“Vanno trovate soluzioni efficaci per i crediti incagliati che secondo stime ufficiali ammontano ormai a 30 miliardi. Purtroppo quello che temevamo è accaduto: le soluzioni messe in campo, diverse da quelle che avevamo proposto con Abi, sono miseramente fallite. Anzi non sono mai partite. Nel frattempo gli speculatori stanno lucrando sulle spalle di imprese e cittadini ormai estenuati”. E’ l’avvertimento lanciato dalla presidente dell’Ance, Federica Brancaccio, all’interno della relazione all’assemblea dell’Ance. “Mi chiedo – ha aggiunto – quanto ancora si vuole aspettare prima di intervenire per onorare gli impegni presi . Naturalmente, visti i ritardi accumulati su moltissimi lavori, è assolutamente necessario offrire una proroga al completamento dei cantieri in corso. Non stiamo chiedendo concessioni al settore , ma soluzioni per evitare una marea di fallimenti, contenziosi e disagi per i cittadini”.
Secondo Brancaccio “il Superbonus andrebbe finalmente analizzato con lucidità e buon senso per recuperare gli elementi che hanno funzionato davvero e che possono ancora funzionare in futuro. Per noi è sempre stato chiaro che si trattava di una misura straordinaria con un tempo limitato, nata per rilanciare l’economia in un periodo di gravissima crisi. Non possiamo rinnegare i benefici che questo strumento ha prodotto sulla nostra economia”. “Ci sono stati abusi, anche se molto meno di altri bonus, e il numero delle imprese nate in un anno per approfittare del nuovo business ci deve insegnare che – ha sottolineato ancora – non si può prescindere in futuro da una qualificazione non solo del settore, ma anche del mercato e dalla tutela delle imprese con un’elevata professionalità ed esperienza. Ripartiamo quindi da un nuovo modello di incentivi fiscali efficaci e sostenibili con un orizzonte di lungo periodo e la giusta dose di risorse pubbliche che vanno previste già nella prossima legge di bilancio”

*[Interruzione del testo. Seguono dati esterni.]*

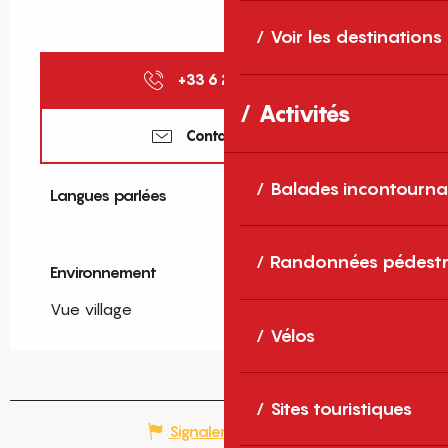
Voir les destinations
+33 6 26 13 33
▒▒
Activités
Contactez-nous
Balades incontourna
Langues parlées
Langues parlées
Randonnées pédestr
Environnement
Environnement
Vue village
Vélos
Sites touristiques
Signaler une erreur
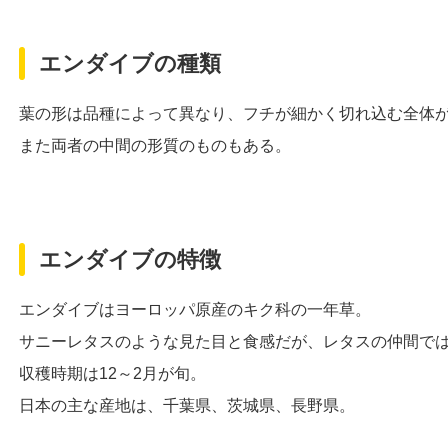
エンダイブの種類
葉の形は品種によって異なり、フチが細かく切れ込む全体
また両者の中間の形質のものもある。
エンダイブの特徴
エンダイブはヨーロッパ原産のキク科の一年草。
サニーレタスのような見た目と食感だが、レタスの仲間で
収穫時期は12～2月が旬。
日本の主な産地は、千葉県、茨城県、長野県。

“Nel biennio 2021-2022 la crescita italiana è stata quasi l’11%, un punto e mezzo sopra alla media Ue e il doppio della Germania. Una crescita che, come ha evidenziato lo stesso Ministero dell’Economia, nella relazione depositata in Parlamento un mese fa, è stata trainata per oltre la metà dal settore delle costruzioni. Possiamo dire senza paura di essere smentiti che rimettendo in moto la lunga filiera Made in Italy delle costruzioni si è evitata quella che poteva essere una pesante recessione post pandemica e si è dato vita a un percorso di crescita che non vedevamo da più di un decennio. Ci è toccato, quindi, un compito fondamentale per il nostro futuro. Proprio a noi che a fatica stavamo venendo fuori da una crisi devastante con migliaia di imprese e oltre 600 mila lavoratori persi. Non è stato facile reagire così velocemente, dopo anni di lavori a singhiozzo” – ha concluso Brancaccio.